Testo fornito:
----------------------------------------

Le ultime notizie sulla guerra in Ucraina

È una manovra della quale si parla da tempo ma che per il momento, secondo esperti occidentali, non sarebbe fattibile, vista la resistenza dei combattenti ucraini. Finora, ha spiegato ancora il generale, le altre unità hanno tenuto bloccate attorno alle città del Nord e del Sud-Ovest ingenti forze che avrebbero potuto altrimenti soccorrere gli ucraini nell’Est. E questi contingenti non sono entrati nelle città solo «per minimizzare le perdite tra i civili». Ma una simile eventualità «non viene esclusa». È anche possibile che una volta conquistato tutto il Donbass, l’esercito riprenda l’offensiva verso Kiev e Odessa.

La versione russa degli eventi dà un quadro completamente capovolto della situazione che conosciamo. Altro che enormi perdite dell’armata di Putin. I caduti sono stati solo 1.351 e non dieci o quindicimila come dice la Nato. Il totale dei feriti è di 3.825.

----------------------------------------

Dati forniti:
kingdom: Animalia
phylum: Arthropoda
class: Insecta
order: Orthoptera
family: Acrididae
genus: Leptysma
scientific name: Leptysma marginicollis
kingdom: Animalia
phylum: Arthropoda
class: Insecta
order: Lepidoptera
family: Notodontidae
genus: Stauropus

----------------------------------------

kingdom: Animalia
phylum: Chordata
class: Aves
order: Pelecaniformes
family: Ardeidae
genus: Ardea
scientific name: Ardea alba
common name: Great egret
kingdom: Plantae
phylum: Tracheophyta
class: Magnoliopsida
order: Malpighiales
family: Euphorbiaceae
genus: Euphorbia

----------------------------------------

Compito: Nel testo sulla guerra in Ucraina, quanti caduti indica la versione russa degli eventi? Rispondi basandoti soltanto sul testo.

Risposta: 1.351.